_Assigned task_:
Where the word "inch" shows up in the entries below, please copy the whole line.

_Dataset extract_:
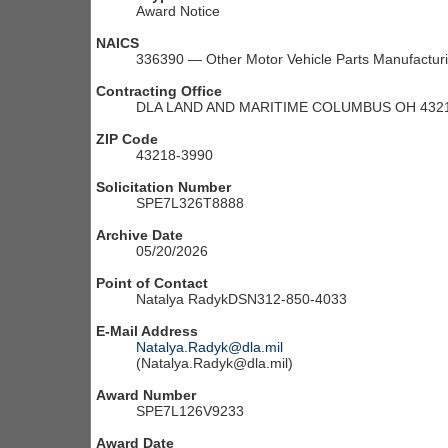
Award Notice
NAICS
336390 — Other Motor Vehicle Parts Manufactur
Contracting Office
DLA LAND AND MARITIME COLUMBUS OH 4321
ZIP Code
43218-3990
Solicitation Number
SPE7L326T8888
Archive Date
05/20/2026
Point of Contact
Natalya RadykDSN312-850-4033
E-Mail Address
Natalya.Radyk@dla.mil
(Natalya.Radyk@dla.mil)
Award Number
SPE7L126V9233
Award Date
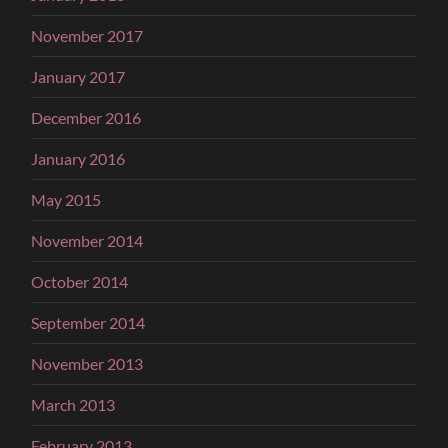
November 2017
January 2017
December 2016
January 2016
May 2015
November 2014
October 2014
September 2014
November 2013
March 2013
February 2013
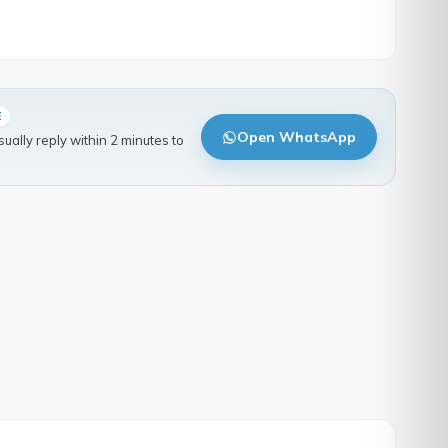
E
Open WhatsApp
ally reply within 2 minutes to
.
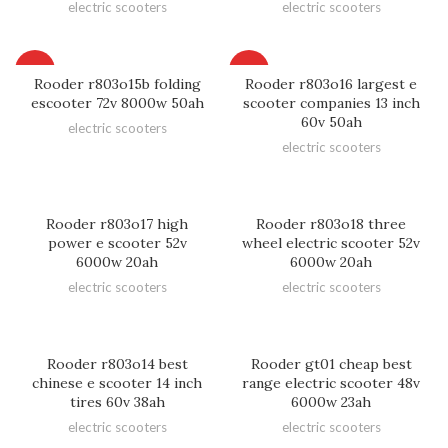
electric scooters
electric scooters
HOT
HOT
Rooder r803o15b folding
Rooder r803o16 largest e
escooter 72v 8000w 50ah
scooter companies 13 inch
60v 50ah
electric scooters
electric scooters
Rooder r803o17 high
Rooder r803o18 three
power e scooter 52v
wheel electric scooter 52v
6000w 20ah
6000w 20ah
electric scooters
electric scooters
Rooder r803o14 best
Rooder gt01 cheap best
chinese e scooter 14 inch
range electric scooter 48v
tires 60v 38ah
6000w 23ah
electric scooters
electric scooters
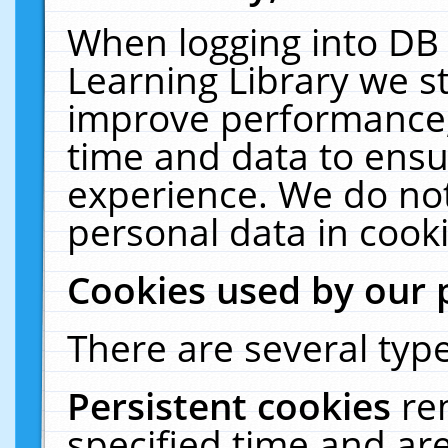
When logging into DB 
Learning Library we s
improve performance, 
time and data to ensu
experience. We do not
personal data in cooki
Cookies used by our 
There are several type
Persistent cookies
re
specified time and ar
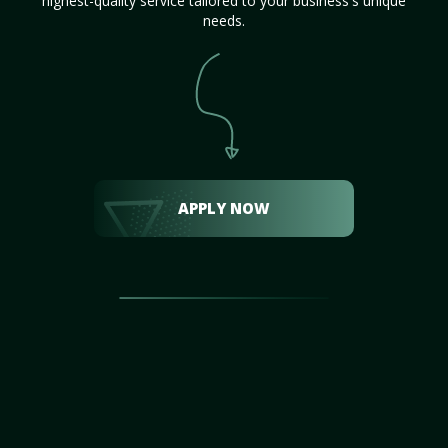
highest-quality service tailored to your business's unique
needs.
APPLY NOW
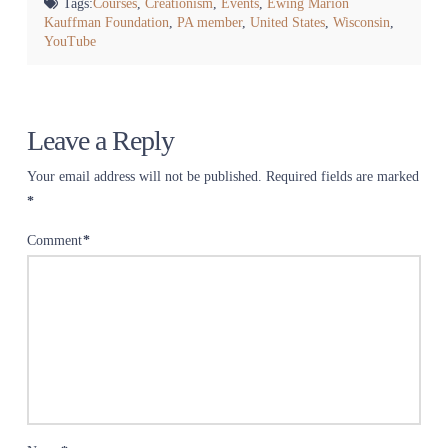
Tags:
Courses
,
Creationism
,
Events
,
Ewing Marion
Kauffman Foundation
,
PA member
,
United States
,
Wisconsin
,
YouTube
Leave a Reply
Your email address will not be published.
Required fields are marked
*
Comment
*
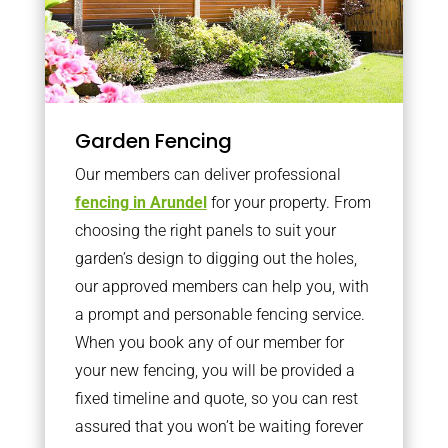
Garden Fencing
Our members can deliver professional
fencing in Arundel
for your property. From
choosing the right panels to suit your
garden’s design to digging out the holes,
our approved members can help you, with
a prompt and personable fencing service.
When you book any of our member for
your new fencing, you will be provided a
fixed timeline and quote, so you can rest
assured that you won’t be waiting forever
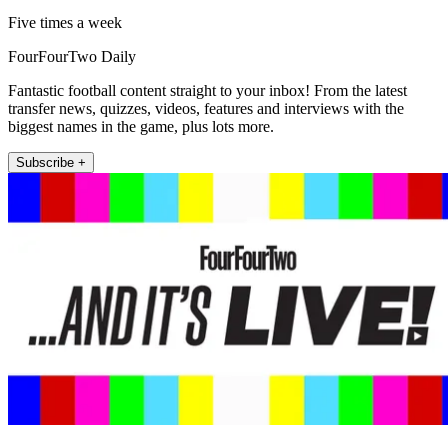
Five times a week
FourFourTwo Daily
Fantastic football content straight to your inbox! From the latest
transfer news, quizzes, videos, features and interviews with the
biggest names in the game, plus lots more.
Subscribe +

_Solved problem_:
scooter companies 13 inch
chinese e scooter 14 inch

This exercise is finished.